National Data Center Fire Was a Disaster Waiting to Happen, Audit Reveals

 

SEOUL — A devastating fire on September 26 at South Korea’s National Information Resources Service (NIRS), which caused a sweeping blackout of essential government digital services, appears to be the inevitable outcome of systemic failures that were formally identified and warned against by the Audit Board of Korea (BOK).

An audit, concluded following a similar nationwide network failure in November 2023, confirmed that NIRS was riddled with critical flaws in equipment management, system redundancy, and disaster response protocols—issues the agency failed to adequately address before the latest catastrophe.

The BOK officially communicated its findings to government agencies just weeks ago, on September 17, detailing a "complex" web of institutional complacency and technical shortcomings that paved the way for large-scale disruptions.

Aging Infrastructure and Delayed Replacement 

The audit revealed a perilous strategy regarding equipment maintenance. An analysis of NIRS’s computer systems between 2019 and 2023 found that the failure rate of IT equipment increased sharply from the fourth to the seventh year of operation. However, a newly enacted policy of applying a uniform 6- to 9-year service life to all equipment—a period that can be extended as equipment is repeatedly repaired—effectively delayed crucial replacement cycles.

This unreasonable practice led to what auditors called a "vicious cycle," where some systems were kept in service past their functional lifespan. The report noted that some components recorded an average failure rate exceeding a staggering 100% despite not having reached the extended official service life, underscoring the severe deterioration of the data center's core infrastructure.

Critical Lack of Redundancy and Response Lapses 

Beyond equipment age, the audit uncovered a dangerous lack of system redundancy (multiplexing) in high-priority government services. Of the 60 Grade 1 information systems—those essential for national operations—many lacked adequate disaster recovery measures. Nine vital systems, including the national subsidy management and post office call centers, lacked fundamental server multiplexing, and 56 others, such as the Government24 portal and the National Law Information Portal, had no server-based disaster recovery systems installed.

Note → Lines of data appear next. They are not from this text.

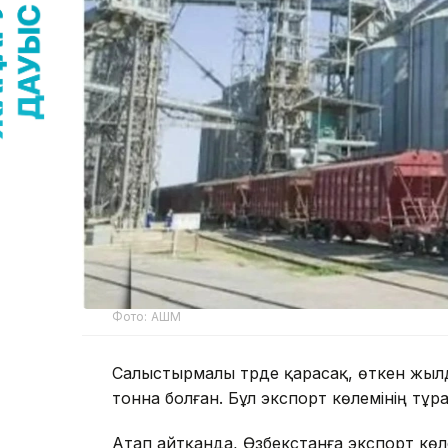
Фото: АШМ
Салыстырмалы түрде қарасақ, өткен жылд
тонна болған. Бұл экспорт көлемінің тұр
Атап айтқанда, Өзбекстанға экспорт кө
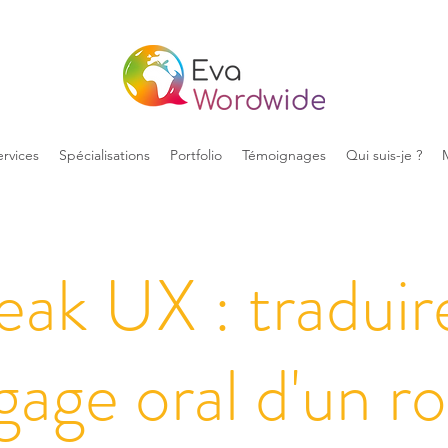
ervices
Spécialisations
Portfolio
Témoignages
Qui suis-je ?
eak UX : traduire
gage oral d'un r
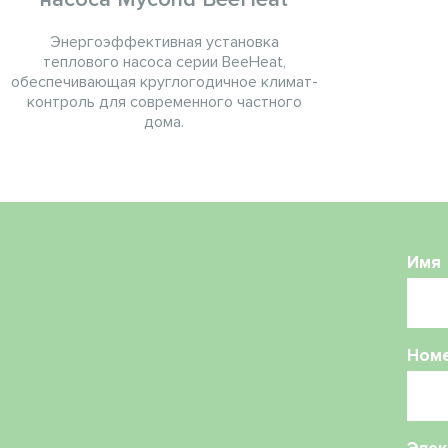
Энергоэффективная установка
теплового насоса серии BeeHeat,
обеспечивающая круглогодичное климат-
контроль для современного частного
дома.
Имя
Ном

Equally alarming were the lapses in incident response during the 2023 outage. The audit described a catastrophic breakdown in communication that squandered the "golden time" for recovery. Crucial equipment failure alerts were initially missed because the comprehensive situation room had closed the notification window. The subsequent belated discovery of the problem was mishandled, with key staff off-duty and misinformed, leading to a crippling seven-hour delay in the full escalation of the issue. The disaster response team was only formally convened nearly three hours after the initial failure.

Budgeting Flaws and Warning Issued 

The BOK also pointed to a persistent budgeting issue. NIRS was found to prioritize the replacement of equipment specific to individual government ministries over common equipment—such as network devices shared across the entire center. By combining the budgets, the essential, shared infrastructure was treated as "ownerless equipment" and continually pushed to the bottom of the replacement queue. Furthermore, the report suggested that the low project budget allocated for public sector systems hampered the ability to attract superior companies and skilled personnel for system construction and maintenance.

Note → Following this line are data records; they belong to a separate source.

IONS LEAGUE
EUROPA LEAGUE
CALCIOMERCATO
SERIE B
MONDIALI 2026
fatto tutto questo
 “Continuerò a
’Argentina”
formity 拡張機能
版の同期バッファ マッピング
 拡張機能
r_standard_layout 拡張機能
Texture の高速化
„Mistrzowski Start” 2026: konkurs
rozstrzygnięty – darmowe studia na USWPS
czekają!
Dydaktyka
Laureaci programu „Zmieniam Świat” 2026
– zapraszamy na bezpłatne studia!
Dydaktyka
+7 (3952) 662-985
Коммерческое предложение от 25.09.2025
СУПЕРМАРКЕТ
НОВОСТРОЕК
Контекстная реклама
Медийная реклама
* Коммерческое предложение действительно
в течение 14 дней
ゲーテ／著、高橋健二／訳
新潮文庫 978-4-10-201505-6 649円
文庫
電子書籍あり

While the BOK’s audit did not cover the lithium-ion batteries that sparked the September 26 fire, its comprehensive findings confirm that the NIRS was operating under a constant, high-risk environment. The Audit Board has formally demanded that NIRS establish its own internal standards for equipment service life and create a clear priority list for common equipment replacement, issuing a grave warning: "Without fundamental improvement, there is a risk of recurrence of large-scale failure."

The revelations intensify the political and public demand for accountability, as it is now clear the government was formally aware of the systemic weaknesses months before the latest disaster crippled its digital operations.